Doctors at the Timisoara-based Victor Babes Infectious Diseases and Pneumophthisiology Hospital have included in the list of COVID-19 treatment schemes a drug used so far to treat general chronic inflammation, especially arthritis.
Coordinator of the Infectious Diseases Intensive Care Unit of the Victor Babes Hospital Voichita Lazureanu said on Friday that it is anti-interleukin-6 receptor monoclonal antibody treatment, and studies so far show that this treatment would reduce the need for mechanical ventilation in patients infected with SARS-CoV-2 diagnosed with pneumonia.
According to Lazureanu, monoclonal antibodies mimic those generated by the human body to fight infections, and Interleukin 6 is a protein produced by the body's immune cells. After such treatment, it was found that there was health improvement in patients with moderate and severe forms of the disease.
"The advantage is that it can be administered per ward and there is no need for the patient to be transferred to intensive care, as is the case with plasma or Remdesivir, and then the intensive care unit is spared these cases," according to Lazureanu.
The treatment is administered intravenously in four doses every eight hours in a diluted saline solution.

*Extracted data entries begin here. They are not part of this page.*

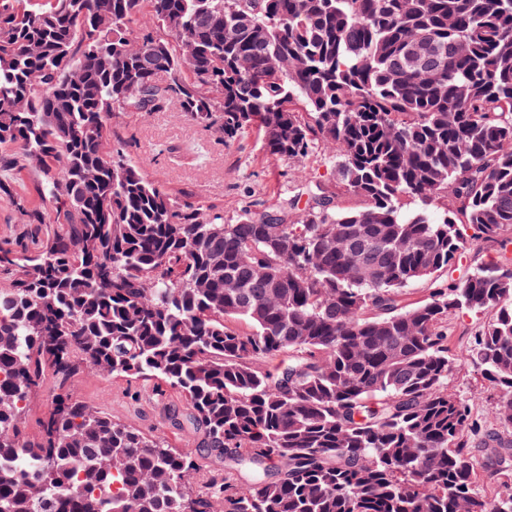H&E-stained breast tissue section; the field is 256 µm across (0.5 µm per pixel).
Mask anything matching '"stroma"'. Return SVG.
<instances>
[{
    "label": "stroma",
    "instance_id": "stroma-1",
    "mask_svg": "<svg viewBox=\"0 0 512 512\" xmlns=\"http://www.w3.org/2000/svg\"><path fill=\"white\" fill-rule=\"evenodd\" d=\"M116 133L126 143L131 160L156 182L190 194L203 205L223 208L226 219H237L249 206L299 193L303 185H319L335 195L344 210L363 209L362 197L347 193L324 148H317L298 163L268 159L256 131H248L227 143L211 130L193 122L178 104L165 111L141 117L126 112L113 119ZM494 317L493 311L464 312L448 327L449 346L457 360L448 377V388L469 406L477 432L500 430L492 409L496 388L482 368L464 350ZM74 399L92 402L101 413L130 423L143 431L182 445L189 428L177 427L175 411L184 399L173 389H160L148 380H128L87 370L71 382Z\"/></svg>",
    "mask_w": 512,
    "mask_h": 512
}]
</instances>
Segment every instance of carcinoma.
<instances>
[{"instance_id":"obj_1","label":"carcinoma","mask_w":512,"mask_h":512,"mask_svg":"<svg viewBox=\"0 0 512 512\" xmlns=\"http://www.w3.org/2000/svg\"><path fill=\"white\" fill-rule=\"evenodd\" d=\"M174 101L276 160L326 148L367 206L317 185L227 221L158 184L112 119ZM0 171L36 193L0 179V512H512V438L472 446L448 391V324L495 311L469 354L512 427V268L450 275L512 232V0H0ZM85 369L177 390L194 437L73 399ZM202 449L226 476L196 491ZM58 392L52 380H47L37 393L31 396L26 412V432L35 436L40 431V421L50 409L55 394Z\"/></svg>"}]
</instances>
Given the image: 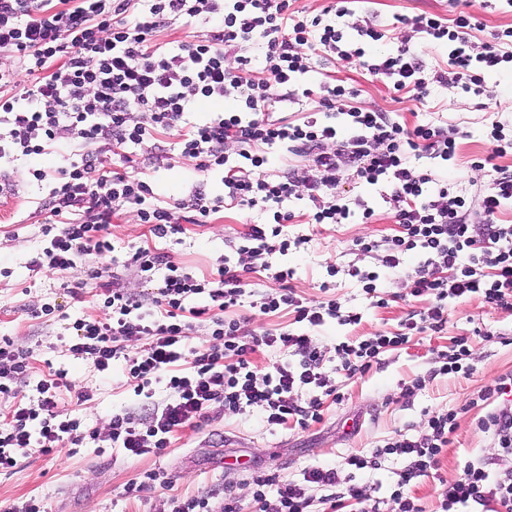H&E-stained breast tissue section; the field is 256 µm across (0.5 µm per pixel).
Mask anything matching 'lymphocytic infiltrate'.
Masks as SVG:
<instances>
[{
  "mask_svg": "<svg viewBox=\"0 0 512 512\" xmlns=\"http://www.w3.org/2000/svg\"><path fill=\"white\" fill-rule=\"evenodd\" d=\"M290 7V0H0V53L18 61L14 71H0V188L12 191L7 169L18 157L58 151L65 158L56 176L32 172L47 184V242L31 259V271H65L112 252L108 228L119 211L134 213L160 239L182 233L187 223H211L229 205L267 216L241 233L242 261L220 260L202 278L157 248H137L127 261L150 292L132 294L108 269L91 270L108 315L75 320L68 351L101 373L124 361L137 398L113 414L109 448L164 455L173 435L196 427L215 403L233 413L259 411L270 427L305 428L323 421L327 402H342L322 371L312 331L330 319L357 325L361 316L343 310L326 282L321 298H302L289 284L293 269L273 258L287 255L292 245L283 235L284 224L295 218L286 206L290 199L304 201L311 224L372 219L368 201L338 193L343 180L377 192L400 226L398 235L380 242L357 239L359 252L379 251L382 269L354 266L349 276L361 283L372 306L383 307L388 300L378 292L381 274H404L408 296L424 303L393 333L337 343L334 353L345 377L365 375L381 354L415 336L442 332L449 301L477 298L512 313V224L497 221L512 205V170L497 163L512 151V135L497 124L487 135L491 151L474 166L489 172L491 183L475 213L436 171L418 165L424 157L454 160L453 130L435 124L410 129L388 113L349 106L355 92L344 85L301 81L313 59L327 55L388 79L396 94L412 101H424L434 83L478 95L485 73L512 63V29L495 33L473 55L466 47L480 24L471 12L460 11L451 21L423 13L404 19L397 52L372 54L366 44L384 34L365 25L356 41H348V6L328 5L310 19ZM195 18L210 26L202 39L170 47L158 42L160 32ZM429 45L448 47L447 68L426 67L420 52ZM255 49L264 54L259 70L253 66ZM221 98L232 100L234 109L184 122L199 103ZM303 100L314 101L313 110L294 121L282 116L283 103ZM160 131L175 134L178 158L192 161L197 172L221 174L223 194L195 187L181 199L159 198L128 150ZM281 146L308 158L302 175H269V153ZM410 253L420 260L406 273L402 265ZM257 259L277 287L254 309L267 315L288 308L297 329L259 334L249 318L229 316ZM196 297L204 298L203 306H191ZM198 323L210 340L193 346L189 334ZM129 340L140 343L131 354L124 348ZM274 347L287 350L288 362L258 370L254 355ZM29 371L25 351L1 339L0 399L16 404L10 421L0 426V472L14 471L17 450L30 445L49 455L63 444L78 447L97 438L80 419L60 418L57 411L71 394L80 403L92 401L90 391L74 390L59 368L22 402L18 384ZM470 404L484 406L477 425L490 433L494 451L466 461L455 480L442 479L440 468L458 412L441 409L428 414L419 436L396 435L336 465L306 467L291 477L251 471L253 512H381L361 477L389 459L401 463L388 490L390 512H423L412 487L424 478L439 483V512H512V466L501 464L512 457V371L482 386Z\"/></svg>",
  "mask_w": 512,
  "mask_h": 512,
  "instance_id": "f902f5d3",
  "label": "lymphocytic infiltrate"
}]
</instances>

However, the hospital's specialists warn that there is a quite short time window for the administration of this medicine if it is to be effective.
"The faster the treatment was administered in the course of the disease, the greater its efficacy. In terminally ill patients, there is very little medication and only with plasma, Remdesivir, haemofiltration or mechanical ventilation, even with the installation of an artificial lung, it can still work," said Lazureanu.
So far, almost one hundred patients infected with the novel coronavirus hospitalised at the Victor Babes Hospital in Timisoara have been administered the anti-interleukin-6 receptor monoclonal antibody treatment.